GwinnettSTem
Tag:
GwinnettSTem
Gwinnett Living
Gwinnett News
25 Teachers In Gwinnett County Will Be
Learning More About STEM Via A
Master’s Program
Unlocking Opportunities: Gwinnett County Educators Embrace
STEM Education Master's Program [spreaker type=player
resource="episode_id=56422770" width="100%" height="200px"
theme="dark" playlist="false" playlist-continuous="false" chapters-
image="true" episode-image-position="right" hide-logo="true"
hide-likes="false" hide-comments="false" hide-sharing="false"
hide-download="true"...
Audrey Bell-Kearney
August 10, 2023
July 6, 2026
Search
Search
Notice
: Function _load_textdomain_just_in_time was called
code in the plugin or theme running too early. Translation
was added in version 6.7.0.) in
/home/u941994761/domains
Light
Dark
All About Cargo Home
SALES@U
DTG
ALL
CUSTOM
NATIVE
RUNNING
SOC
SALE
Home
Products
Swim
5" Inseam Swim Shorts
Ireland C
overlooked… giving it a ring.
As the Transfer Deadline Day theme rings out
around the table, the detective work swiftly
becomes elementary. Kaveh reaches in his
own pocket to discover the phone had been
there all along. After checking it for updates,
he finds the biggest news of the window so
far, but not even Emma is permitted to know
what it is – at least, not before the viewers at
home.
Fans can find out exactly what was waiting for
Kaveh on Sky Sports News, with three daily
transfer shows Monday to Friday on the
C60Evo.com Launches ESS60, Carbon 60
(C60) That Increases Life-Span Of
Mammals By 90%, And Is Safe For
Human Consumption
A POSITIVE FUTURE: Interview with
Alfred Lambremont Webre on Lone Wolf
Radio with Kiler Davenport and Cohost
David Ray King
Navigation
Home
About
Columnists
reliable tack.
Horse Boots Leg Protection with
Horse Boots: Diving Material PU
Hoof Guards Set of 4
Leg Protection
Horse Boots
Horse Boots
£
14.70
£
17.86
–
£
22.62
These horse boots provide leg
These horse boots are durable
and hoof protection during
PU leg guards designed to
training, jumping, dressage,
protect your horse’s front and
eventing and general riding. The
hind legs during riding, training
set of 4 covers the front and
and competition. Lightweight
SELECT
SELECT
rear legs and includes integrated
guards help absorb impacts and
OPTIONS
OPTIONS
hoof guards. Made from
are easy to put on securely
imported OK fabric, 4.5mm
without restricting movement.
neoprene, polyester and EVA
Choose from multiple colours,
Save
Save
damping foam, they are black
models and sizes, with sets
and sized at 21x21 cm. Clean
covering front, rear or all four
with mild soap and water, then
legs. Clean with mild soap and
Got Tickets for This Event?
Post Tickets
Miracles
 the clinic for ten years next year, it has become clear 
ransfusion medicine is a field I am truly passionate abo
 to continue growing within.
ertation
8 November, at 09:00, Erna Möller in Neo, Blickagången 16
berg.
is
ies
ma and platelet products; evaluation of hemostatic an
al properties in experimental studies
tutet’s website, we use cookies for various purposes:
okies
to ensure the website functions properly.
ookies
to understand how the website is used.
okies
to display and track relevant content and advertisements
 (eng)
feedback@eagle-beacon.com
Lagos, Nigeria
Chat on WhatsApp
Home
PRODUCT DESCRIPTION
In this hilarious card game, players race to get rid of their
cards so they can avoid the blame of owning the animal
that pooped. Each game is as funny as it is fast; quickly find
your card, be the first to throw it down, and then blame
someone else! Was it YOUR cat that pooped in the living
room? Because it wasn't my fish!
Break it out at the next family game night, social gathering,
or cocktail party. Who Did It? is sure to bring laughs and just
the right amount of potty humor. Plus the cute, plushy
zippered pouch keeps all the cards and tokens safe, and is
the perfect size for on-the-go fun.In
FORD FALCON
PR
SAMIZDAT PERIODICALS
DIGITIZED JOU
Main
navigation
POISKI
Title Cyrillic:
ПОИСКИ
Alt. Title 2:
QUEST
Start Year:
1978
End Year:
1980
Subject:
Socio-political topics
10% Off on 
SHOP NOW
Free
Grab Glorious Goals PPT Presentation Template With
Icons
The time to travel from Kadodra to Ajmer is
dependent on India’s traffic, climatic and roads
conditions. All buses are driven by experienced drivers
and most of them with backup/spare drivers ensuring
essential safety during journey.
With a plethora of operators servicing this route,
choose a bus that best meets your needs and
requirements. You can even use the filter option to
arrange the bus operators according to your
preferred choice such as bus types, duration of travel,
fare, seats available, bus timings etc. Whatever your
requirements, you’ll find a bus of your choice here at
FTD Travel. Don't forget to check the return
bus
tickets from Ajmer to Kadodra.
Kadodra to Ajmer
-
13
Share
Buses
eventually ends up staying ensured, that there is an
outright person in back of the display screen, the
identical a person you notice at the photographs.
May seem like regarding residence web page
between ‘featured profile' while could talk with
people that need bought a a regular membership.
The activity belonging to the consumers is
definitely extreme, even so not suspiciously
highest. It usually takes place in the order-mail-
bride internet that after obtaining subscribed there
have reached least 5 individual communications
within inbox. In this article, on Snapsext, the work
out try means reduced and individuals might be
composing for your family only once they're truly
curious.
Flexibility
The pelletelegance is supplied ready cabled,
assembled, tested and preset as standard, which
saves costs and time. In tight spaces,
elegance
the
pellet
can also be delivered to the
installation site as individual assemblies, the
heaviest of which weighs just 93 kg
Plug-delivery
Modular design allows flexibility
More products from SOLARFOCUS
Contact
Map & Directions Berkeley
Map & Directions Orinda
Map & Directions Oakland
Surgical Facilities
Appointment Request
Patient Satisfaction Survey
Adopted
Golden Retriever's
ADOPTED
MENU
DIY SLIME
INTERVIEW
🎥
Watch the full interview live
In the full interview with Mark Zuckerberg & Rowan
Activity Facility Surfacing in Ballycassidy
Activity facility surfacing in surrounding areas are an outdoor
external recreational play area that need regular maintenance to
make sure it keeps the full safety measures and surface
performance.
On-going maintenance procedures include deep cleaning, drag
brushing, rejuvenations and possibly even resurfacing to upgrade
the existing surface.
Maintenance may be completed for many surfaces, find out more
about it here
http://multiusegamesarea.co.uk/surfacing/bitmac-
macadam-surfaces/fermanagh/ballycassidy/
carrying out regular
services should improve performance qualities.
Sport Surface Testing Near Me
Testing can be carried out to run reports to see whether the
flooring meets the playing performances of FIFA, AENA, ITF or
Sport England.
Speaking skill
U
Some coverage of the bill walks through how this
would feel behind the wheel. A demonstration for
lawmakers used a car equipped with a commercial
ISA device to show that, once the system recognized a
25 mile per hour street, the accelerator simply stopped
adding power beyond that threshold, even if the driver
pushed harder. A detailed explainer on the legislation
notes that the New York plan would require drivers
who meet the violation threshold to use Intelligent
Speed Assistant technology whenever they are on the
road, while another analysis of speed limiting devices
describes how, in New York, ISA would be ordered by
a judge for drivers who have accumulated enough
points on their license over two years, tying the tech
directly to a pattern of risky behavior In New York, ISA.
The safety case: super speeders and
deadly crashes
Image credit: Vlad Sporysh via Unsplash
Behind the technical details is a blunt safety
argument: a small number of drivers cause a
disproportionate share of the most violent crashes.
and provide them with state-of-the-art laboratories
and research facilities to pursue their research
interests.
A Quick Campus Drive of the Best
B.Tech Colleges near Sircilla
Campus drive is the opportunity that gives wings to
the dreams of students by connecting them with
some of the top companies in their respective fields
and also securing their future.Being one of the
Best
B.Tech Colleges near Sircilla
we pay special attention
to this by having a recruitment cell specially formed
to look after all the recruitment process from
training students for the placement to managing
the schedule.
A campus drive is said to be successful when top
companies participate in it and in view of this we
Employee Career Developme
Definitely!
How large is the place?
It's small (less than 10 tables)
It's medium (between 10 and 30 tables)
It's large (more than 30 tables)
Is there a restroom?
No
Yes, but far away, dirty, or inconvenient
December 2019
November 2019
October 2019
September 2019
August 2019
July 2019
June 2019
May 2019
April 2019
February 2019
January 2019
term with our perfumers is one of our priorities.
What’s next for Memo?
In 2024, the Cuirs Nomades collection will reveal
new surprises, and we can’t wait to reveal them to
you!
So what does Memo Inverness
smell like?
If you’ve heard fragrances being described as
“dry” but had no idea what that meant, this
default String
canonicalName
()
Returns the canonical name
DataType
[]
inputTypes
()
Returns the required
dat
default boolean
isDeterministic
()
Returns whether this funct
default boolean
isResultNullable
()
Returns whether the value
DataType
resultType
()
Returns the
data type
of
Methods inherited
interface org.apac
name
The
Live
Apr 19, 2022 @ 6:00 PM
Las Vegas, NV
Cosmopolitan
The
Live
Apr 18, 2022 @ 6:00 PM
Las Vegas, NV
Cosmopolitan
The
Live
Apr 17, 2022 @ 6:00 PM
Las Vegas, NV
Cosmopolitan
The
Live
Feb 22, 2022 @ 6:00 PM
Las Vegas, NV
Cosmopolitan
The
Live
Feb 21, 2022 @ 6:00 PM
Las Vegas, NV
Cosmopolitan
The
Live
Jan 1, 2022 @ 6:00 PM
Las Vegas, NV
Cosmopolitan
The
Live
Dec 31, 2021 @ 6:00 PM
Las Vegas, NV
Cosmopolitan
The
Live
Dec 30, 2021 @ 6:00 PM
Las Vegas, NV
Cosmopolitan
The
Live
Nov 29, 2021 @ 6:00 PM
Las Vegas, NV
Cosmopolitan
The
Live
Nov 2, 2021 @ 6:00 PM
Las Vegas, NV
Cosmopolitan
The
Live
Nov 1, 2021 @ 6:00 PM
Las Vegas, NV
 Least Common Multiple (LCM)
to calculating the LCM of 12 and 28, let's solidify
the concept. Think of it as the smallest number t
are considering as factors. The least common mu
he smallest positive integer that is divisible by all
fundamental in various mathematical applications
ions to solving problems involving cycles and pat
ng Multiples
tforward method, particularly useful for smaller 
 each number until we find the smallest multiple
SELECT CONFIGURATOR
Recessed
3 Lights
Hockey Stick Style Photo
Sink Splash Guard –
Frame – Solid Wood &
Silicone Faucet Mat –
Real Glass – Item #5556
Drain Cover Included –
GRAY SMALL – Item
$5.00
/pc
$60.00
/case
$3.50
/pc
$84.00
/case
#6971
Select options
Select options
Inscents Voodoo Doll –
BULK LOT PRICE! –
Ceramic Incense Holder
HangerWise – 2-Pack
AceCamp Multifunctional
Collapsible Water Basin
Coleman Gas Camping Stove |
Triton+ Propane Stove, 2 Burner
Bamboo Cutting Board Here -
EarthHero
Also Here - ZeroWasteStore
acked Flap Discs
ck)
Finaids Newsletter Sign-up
* * *
Problem to solve >>
Within the entries, find all lines that contain "between" and copy each one.

Exercise answer >>
between ‘featured profile' while could talk with
It's medium (between 10 and 30 tables)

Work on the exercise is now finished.